More than that, Florida diversifies the types of states Biden would be competing hard in. When you want to give yourself as many electoral pathways as possible, you want states that are demographically and geographically diverse from each other. That way, if you underperform in one state, it doesn't mean you have in the others. Florida has more nonwhite voters than any of the other close states Trump won in 2016. And it's a southeastern state, unlike Arizona, Michigan, Pennsylvania or Wisconsin. There's really no other state like it.
Florida is the type of state where you'd expect Biden to outperform Clinton given the recent polling. It has the highest percentage of seniors in the country amongst its citizen voting age population. Right now, Biden actually leads Trump among those 65 years and older by nine points in an average of the five most recent probability national polls.
Now, there is a cautionary tale in the 2018 midterms.
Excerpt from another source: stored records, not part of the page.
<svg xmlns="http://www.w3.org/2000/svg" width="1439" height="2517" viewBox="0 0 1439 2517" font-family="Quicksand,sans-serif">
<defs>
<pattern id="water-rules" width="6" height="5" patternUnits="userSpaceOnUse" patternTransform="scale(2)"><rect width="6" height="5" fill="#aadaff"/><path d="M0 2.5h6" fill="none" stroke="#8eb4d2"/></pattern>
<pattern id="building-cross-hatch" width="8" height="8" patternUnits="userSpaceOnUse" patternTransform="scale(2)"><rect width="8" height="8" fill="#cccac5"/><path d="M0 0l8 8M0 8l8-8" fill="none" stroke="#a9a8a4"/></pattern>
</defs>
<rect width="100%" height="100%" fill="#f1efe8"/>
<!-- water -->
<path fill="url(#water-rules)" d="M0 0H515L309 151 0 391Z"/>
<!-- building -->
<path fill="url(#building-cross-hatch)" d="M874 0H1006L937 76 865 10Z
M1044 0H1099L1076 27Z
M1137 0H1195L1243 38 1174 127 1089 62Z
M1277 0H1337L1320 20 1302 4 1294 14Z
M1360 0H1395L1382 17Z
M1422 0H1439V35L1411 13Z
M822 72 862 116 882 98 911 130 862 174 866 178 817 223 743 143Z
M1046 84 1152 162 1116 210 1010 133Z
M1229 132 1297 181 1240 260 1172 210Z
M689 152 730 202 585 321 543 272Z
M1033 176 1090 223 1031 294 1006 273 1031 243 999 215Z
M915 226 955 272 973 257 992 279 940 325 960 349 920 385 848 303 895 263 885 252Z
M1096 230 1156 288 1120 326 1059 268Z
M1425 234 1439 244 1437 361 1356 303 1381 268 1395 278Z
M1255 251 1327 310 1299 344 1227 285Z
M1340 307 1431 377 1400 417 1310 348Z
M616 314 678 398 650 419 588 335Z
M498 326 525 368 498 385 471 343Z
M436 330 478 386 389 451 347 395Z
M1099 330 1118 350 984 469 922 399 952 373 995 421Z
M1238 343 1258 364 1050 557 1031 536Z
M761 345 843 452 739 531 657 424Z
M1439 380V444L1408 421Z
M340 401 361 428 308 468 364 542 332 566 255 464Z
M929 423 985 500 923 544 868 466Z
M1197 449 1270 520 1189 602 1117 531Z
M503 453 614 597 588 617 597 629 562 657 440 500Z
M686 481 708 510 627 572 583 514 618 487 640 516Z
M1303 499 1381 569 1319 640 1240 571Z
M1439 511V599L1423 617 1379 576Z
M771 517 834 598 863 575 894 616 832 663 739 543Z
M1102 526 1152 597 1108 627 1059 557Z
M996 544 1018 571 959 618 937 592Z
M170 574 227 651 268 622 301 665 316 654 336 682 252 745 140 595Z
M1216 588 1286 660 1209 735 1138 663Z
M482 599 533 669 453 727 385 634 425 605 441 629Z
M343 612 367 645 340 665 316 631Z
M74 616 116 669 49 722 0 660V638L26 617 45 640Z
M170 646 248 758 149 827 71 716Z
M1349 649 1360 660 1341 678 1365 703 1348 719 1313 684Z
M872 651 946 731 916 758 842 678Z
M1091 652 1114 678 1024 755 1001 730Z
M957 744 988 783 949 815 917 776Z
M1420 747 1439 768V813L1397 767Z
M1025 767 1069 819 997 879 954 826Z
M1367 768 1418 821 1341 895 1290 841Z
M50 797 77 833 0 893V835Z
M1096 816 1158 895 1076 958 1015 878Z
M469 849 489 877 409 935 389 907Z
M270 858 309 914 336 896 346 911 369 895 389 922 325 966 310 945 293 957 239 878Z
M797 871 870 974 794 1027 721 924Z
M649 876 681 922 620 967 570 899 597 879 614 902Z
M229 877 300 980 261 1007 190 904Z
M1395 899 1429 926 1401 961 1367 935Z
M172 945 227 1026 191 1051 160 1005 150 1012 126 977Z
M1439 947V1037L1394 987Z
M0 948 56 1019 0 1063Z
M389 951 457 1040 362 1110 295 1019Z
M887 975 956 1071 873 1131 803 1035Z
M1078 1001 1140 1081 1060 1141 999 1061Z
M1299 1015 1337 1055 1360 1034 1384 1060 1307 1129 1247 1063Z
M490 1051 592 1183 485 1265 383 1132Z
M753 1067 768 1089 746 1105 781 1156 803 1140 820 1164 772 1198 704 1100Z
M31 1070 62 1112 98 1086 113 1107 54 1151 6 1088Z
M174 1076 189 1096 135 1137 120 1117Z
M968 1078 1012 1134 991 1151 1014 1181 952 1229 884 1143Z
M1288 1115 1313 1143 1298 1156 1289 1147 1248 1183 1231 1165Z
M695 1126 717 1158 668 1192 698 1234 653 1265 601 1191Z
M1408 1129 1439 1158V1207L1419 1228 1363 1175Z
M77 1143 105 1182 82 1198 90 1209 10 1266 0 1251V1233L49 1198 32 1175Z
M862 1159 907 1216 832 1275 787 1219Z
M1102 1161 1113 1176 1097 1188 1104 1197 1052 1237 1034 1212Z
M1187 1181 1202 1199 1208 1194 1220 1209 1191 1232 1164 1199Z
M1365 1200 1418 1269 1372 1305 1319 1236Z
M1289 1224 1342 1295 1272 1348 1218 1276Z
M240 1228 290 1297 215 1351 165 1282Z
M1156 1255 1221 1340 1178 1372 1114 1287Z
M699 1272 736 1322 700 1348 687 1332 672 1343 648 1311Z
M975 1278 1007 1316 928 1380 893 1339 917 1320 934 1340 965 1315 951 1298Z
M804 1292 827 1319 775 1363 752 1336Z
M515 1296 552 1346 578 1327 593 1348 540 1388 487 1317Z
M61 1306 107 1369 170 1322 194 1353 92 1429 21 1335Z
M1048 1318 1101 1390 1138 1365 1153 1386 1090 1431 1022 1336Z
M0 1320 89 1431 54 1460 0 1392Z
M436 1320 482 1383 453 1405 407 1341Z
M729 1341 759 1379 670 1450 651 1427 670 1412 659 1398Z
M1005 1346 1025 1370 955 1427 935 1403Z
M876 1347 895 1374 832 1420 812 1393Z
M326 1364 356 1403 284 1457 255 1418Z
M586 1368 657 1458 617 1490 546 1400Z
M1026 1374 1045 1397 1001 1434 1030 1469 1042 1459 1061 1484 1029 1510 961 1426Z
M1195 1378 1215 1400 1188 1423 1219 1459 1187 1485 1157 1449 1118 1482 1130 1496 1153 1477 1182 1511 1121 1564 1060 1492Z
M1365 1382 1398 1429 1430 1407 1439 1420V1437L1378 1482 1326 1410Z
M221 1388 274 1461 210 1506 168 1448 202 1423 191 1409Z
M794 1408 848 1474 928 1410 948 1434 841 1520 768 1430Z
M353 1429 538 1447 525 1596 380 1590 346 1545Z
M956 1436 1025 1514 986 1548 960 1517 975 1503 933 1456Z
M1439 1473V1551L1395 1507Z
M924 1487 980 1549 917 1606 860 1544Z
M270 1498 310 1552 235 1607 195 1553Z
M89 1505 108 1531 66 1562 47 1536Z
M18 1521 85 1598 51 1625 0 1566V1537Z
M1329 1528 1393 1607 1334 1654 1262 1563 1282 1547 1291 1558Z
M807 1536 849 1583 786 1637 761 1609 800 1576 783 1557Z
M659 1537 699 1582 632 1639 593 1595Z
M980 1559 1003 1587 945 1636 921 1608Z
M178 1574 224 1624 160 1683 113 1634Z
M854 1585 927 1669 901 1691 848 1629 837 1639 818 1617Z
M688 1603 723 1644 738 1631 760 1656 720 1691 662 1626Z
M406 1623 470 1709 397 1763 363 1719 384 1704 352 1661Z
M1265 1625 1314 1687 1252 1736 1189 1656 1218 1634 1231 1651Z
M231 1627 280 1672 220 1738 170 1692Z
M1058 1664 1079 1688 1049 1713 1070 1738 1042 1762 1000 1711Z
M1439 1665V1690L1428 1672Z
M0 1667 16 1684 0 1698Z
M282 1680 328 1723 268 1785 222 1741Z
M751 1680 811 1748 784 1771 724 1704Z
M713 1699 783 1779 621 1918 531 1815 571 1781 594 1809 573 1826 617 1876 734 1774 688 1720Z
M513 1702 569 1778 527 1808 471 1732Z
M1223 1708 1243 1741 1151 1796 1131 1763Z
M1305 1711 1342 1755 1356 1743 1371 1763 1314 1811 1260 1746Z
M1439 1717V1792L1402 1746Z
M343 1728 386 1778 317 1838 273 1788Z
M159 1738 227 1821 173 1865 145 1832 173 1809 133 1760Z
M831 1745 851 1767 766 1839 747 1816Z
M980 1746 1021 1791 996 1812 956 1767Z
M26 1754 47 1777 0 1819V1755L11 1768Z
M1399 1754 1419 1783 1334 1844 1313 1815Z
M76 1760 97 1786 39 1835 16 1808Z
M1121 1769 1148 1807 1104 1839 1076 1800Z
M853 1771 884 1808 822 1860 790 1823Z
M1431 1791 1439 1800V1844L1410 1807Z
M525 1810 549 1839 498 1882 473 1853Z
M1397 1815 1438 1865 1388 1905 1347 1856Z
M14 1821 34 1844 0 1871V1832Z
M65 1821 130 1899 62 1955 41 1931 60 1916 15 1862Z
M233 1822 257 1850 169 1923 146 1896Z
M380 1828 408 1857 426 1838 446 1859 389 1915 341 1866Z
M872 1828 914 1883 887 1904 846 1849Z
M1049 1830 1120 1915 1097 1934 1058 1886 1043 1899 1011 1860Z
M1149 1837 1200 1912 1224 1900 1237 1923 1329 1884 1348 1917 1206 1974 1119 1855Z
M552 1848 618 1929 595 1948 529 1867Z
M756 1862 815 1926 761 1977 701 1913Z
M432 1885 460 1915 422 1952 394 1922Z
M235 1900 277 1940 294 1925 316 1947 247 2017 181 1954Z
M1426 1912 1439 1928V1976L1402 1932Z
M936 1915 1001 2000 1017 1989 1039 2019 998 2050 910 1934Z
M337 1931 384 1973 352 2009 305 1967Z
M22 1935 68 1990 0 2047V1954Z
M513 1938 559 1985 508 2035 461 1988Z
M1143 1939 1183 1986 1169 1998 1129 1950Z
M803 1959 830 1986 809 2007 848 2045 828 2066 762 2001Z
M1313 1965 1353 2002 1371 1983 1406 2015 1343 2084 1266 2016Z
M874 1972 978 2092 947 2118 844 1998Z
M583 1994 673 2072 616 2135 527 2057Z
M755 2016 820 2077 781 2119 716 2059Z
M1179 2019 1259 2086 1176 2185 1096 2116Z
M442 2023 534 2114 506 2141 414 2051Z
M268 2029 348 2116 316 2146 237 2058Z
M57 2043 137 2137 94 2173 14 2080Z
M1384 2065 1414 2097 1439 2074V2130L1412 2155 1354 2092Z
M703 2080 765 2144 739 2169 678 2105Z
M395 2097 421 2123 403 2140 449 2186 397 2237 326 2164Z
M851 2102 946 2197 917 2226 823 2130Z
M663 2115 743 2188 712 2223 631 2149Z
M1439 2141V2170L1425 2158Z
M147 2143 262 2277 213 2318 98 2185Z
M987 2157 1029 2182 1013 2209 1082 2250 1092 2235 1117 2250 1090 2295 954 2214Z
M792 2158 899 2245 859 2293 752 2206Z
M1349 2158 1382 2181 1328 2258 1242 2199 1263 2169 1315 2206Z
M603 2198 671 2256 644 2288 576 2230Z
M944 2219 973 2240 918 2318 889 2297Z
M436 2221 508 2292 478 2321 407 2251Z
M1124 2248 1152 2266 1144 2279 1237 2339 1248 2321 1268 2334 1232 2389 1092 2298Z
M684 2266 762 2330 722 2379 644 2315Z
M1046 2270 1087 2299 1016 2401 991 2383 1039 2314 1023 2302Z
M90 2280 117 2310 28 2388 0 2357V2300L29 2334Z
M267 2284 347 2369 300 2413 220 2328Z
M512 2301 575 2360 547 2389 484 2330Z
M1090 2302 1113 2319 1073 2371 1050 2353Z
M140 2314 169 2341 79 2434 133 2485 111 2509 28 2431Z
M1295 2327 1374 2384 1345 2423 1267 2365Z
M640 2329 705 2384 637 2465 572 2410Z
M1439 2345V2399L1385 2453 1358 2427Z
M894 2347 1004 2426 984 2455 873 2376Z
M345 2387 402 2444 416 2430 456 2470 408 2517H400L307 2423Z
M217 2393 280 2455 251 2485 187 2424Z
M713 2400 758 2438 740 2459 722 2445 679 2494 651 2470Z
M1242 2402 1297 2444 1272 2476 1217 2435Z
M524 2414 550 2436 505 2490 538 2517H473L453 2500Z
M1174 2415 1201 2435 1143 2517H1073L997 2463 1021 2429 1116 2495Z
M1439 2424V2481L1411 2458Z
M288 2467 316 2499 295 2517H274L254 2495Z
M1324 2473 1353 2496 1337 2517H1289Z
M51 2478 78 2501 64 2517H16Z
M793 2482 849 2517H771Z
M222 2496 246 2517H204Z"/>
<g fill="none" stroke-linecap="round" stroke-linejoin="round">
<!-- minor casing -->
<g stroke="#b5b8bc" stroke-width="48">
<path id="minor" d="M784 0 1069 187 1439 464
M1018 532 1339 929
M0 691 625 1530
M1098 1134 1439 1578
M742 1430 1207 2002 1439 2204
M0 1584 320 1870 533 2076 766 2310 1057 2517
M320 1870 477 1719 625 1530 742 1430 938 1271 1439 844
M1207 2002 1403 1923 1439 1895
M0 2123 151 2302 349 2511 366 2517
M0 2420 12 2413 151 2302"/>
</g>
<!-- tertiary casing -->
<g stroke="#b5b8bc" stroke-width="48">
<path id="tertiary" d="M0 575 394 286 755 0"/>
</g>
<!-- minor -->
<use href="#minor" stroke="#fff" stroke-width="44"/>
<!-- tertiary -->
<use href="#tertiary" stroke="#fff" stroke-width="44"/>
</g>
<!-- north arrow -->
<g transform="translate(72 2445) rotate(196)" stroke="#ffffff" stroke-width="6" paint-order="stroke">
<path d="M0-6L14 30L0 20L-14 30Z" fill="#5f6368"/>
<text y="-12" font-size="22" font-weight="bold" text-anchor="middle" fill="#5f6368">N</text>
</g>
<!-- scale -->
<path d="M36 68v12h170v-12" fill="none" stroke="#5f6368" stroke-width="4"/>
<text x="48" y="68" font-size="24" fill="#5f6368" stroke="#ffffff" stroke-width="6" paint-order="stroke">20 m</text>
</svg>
In Florida, Democrats lost the Senate and governor's race. They won at least one of those in all the other four close states. Moreover, Democrats only won the statewide cumulative House vote by a point, which is more than five points worse than they did nationally.
According to an analysis by the New York Times' Nate Cohn, however, the southern swing state voters who didn't cast a ballot in 2018 were much more friendly to Democrats than those in the northern swing states. In the sunbelt, a large portion were nonwhite. In the north, the clear plurality were whites without a college degree.
With presidential year turnout, Biden's likely going to be very competitive in Florida. If he wins there, it'll be awfully tough for Trump to beat him nationally.